> **ABOUT THIS EXERCISE**
Put all of the material below into a two-column CSV headed input and output, with one row per text and its answer, each in a single quoted field with line breaks replaced by spaces. Leave the pictures out.

[Photographed scenes with lens parameters]
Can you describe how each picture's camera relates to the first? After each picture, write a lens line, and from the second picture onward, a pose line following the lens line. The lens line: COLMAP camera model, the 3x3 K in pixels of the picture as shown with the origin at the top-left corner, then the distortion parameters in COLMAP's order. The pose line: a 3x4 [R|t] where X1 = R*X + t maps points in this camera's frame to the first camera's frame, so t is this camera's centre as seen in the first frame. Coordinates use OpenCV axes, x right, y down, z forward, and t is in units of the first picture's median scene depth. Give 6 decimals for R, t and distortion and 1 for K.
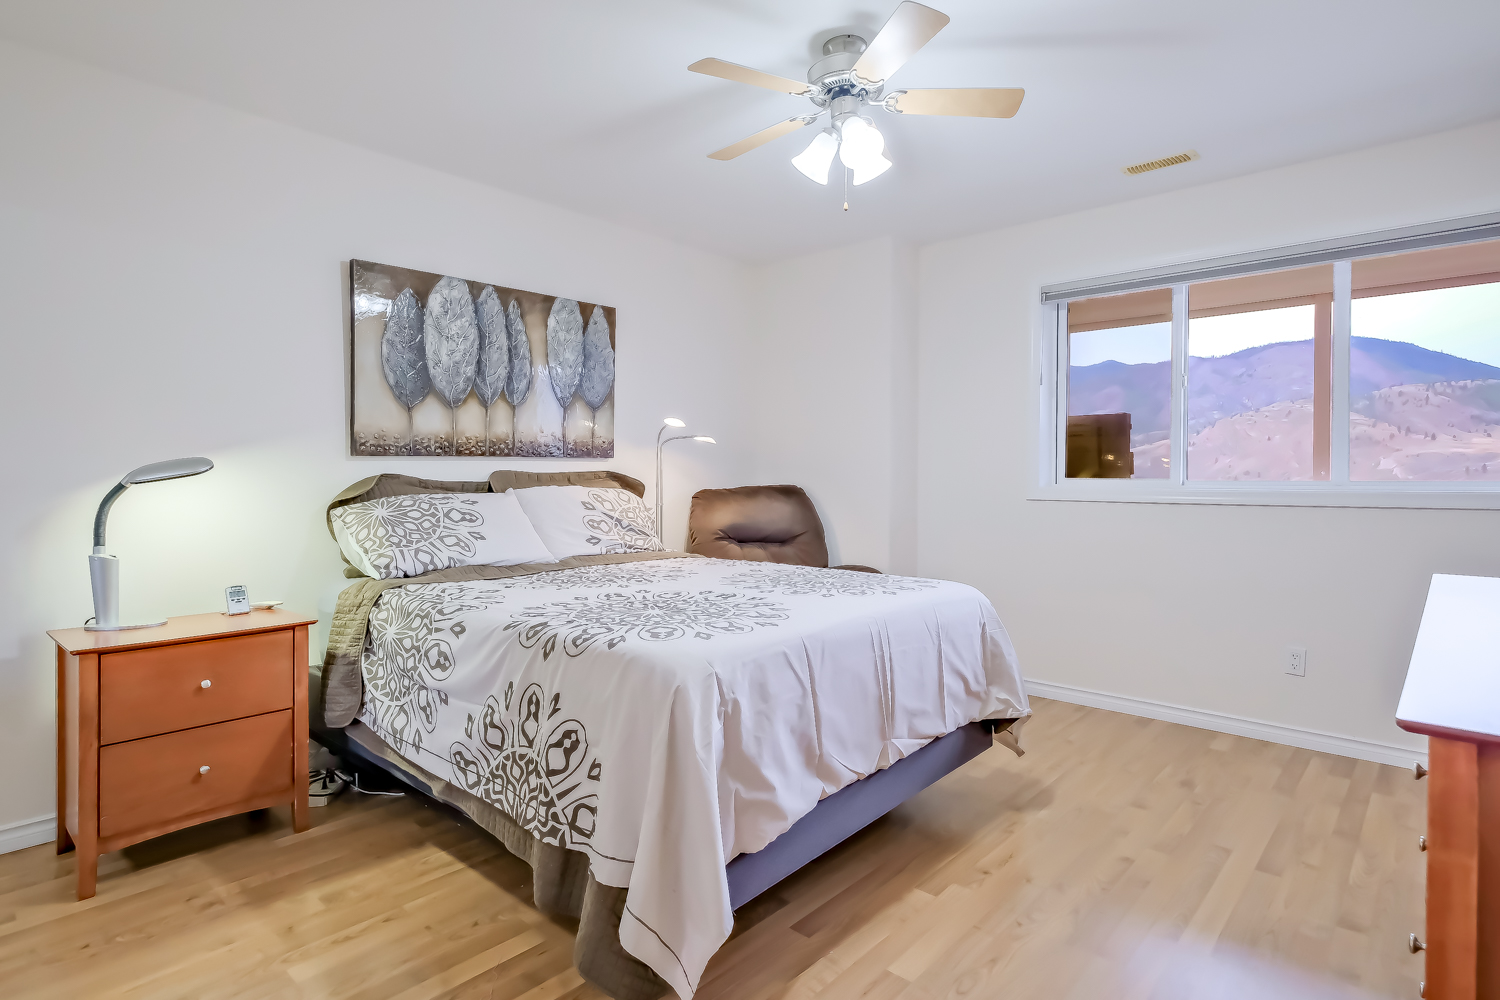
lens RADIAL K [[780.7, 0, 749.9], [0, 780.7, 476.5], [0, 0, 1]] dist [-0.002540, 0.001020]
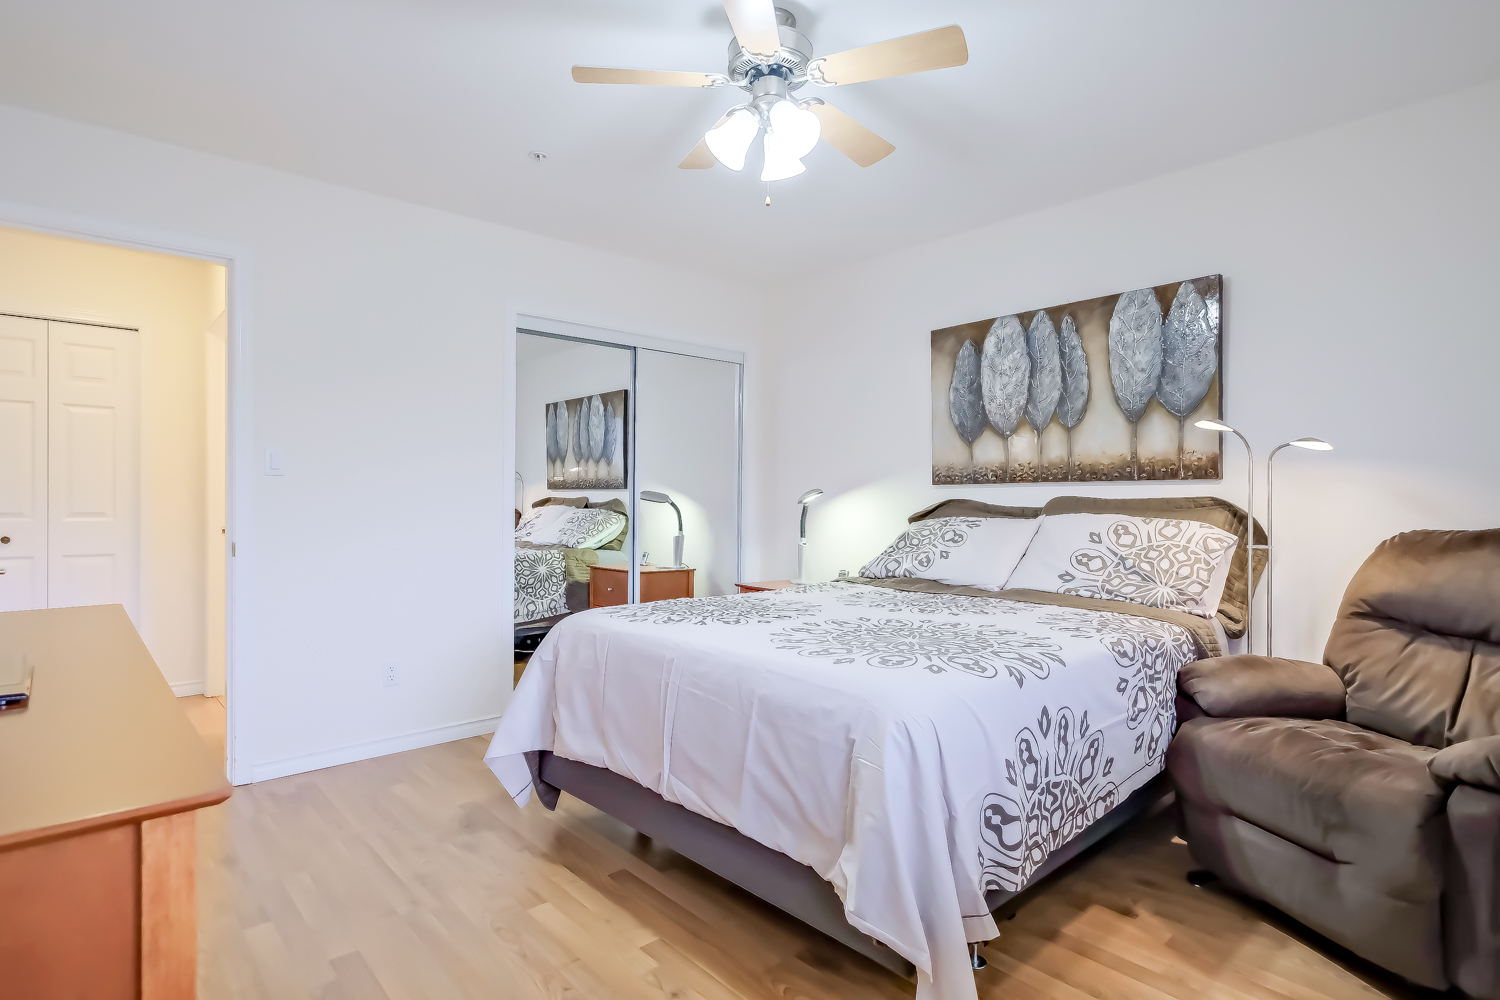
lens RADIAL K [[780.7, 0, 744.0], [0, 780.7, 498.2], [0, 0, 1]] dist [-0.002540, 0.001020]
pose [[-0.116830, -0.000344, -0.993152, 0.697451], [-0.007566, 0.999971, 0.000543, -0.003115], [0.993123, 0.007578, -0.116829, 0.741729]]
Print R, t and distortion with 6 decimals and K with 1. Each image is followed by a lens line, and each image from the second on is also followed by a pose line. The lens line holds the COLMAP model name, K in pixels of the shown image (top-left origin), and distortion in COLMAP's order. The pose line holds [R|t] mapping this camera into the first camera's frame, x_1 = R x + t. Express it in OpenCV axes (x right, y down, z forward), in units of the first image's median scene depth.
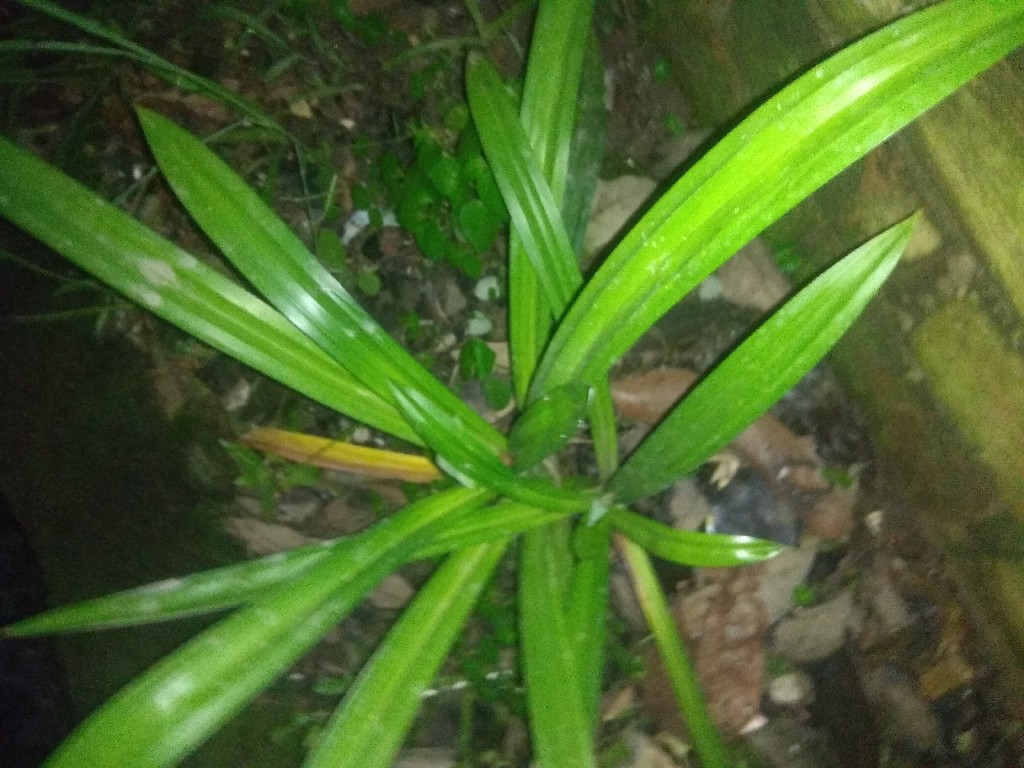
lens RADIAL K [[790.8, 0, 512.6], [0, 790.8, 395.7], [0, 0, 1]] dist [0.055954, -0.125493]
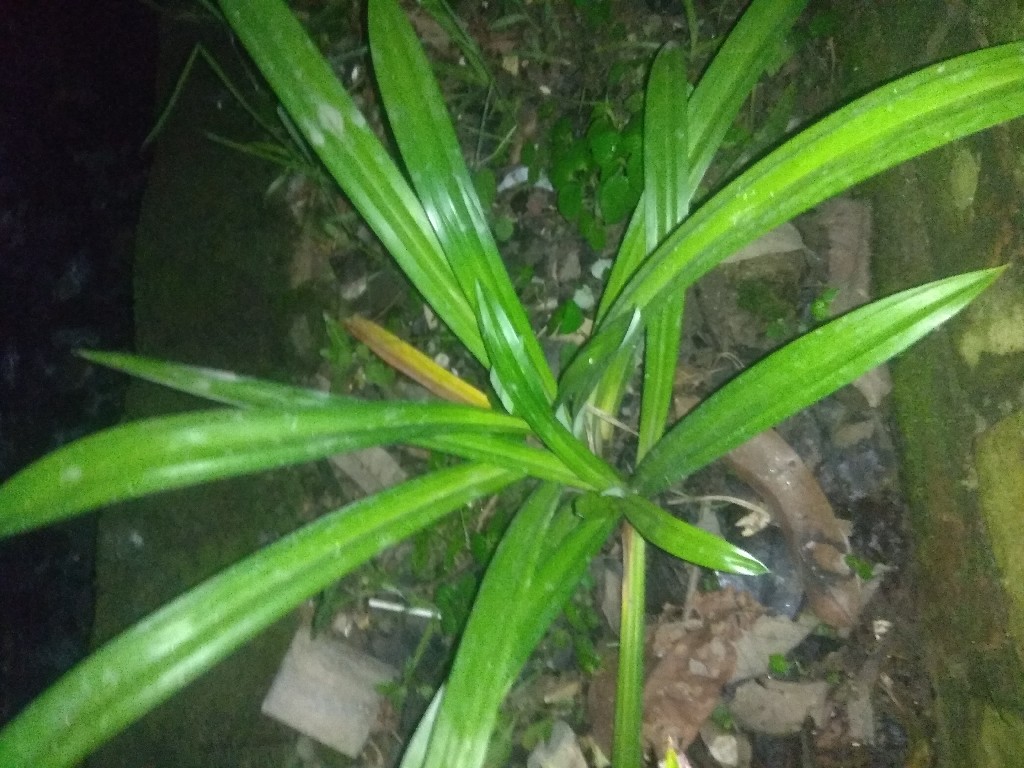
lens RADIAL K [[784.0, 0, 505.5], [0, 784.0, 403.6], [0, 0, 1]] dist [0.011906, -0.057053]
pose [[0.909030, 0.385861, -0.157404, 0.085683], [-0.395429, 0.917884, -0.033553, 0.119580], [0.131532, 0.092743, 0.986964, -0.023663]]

> **SOLUTION TO THE EXERCISE**
input,output
"Can you describe how each picture's camera relates to the first? After each picture, write a lens line, and from the second picture onward, a pose line following the lens line. The lens line: COLMAP camera model, the 3x3 K in pixels of the picture as shown with the origin at the top-left corner, then the distortion parameters in COLMAP's order. The pose line: a 3x4 [R|t] where X1 = R*X + t maps points in this camera's frame to the first camera's frame, so t is this camera's centre as seen in the first frame. Coordinates use OpenCV axes, x right, y down, z forward, and t is in units of the first picture's median scene depth. Give 6 decimals for R, t and distortion and 1 for K.","lens RADIAL K [[780.7, 0, 749.9], [0, 780.7, 476.5], [0, 0, 1]] dist [-0.002540, 0.001020] lens RADIAL K [[780.7, 0, 744.0], [0, 780.7, 498.2], [0, 0, 1]] dist [-0.002540, 0.001020] pose [[-0.116830, -0.000344, -0.993152, 0.697451], [-0.007566, 0.999971, 0.000543, -0.003115], [0.993123, 0.007578, -0.116829, 0.741729]]"
"Print R, t and distortion with 6 decimals and K with 1. Each image is followed by a lens line, and each image from the second on is also followed by a pose line. The lens line holds the COLMAP model name, K in pixels of the shown image (top-left origin), and distortion in COLMAP's order. The pose line holds [R|t] mapping this camera into the first camera's frame, x_1 = R x + t. Express it in OpenCV axes (x right, y down, z forward), in units of the first image's median scene depth.","lens RADIAL K [[790.8, 0, 512.6], [0, 790.8, 395.7], [0, 0, 1]] dist [0.055954, -0.125493] lens RADIAL K [[784.0, 0, 505.5], [0, 784.0, 403.6], [0, 0, 1]] dist [0.011906, -0.057053] pose [[0.909030, 0.385861, -0.157404, 0.085683], [-0.395429, 0.917884, -0.033553, 0.119580], [0.131532, 0.092743, 0.986964, -0.023663]]"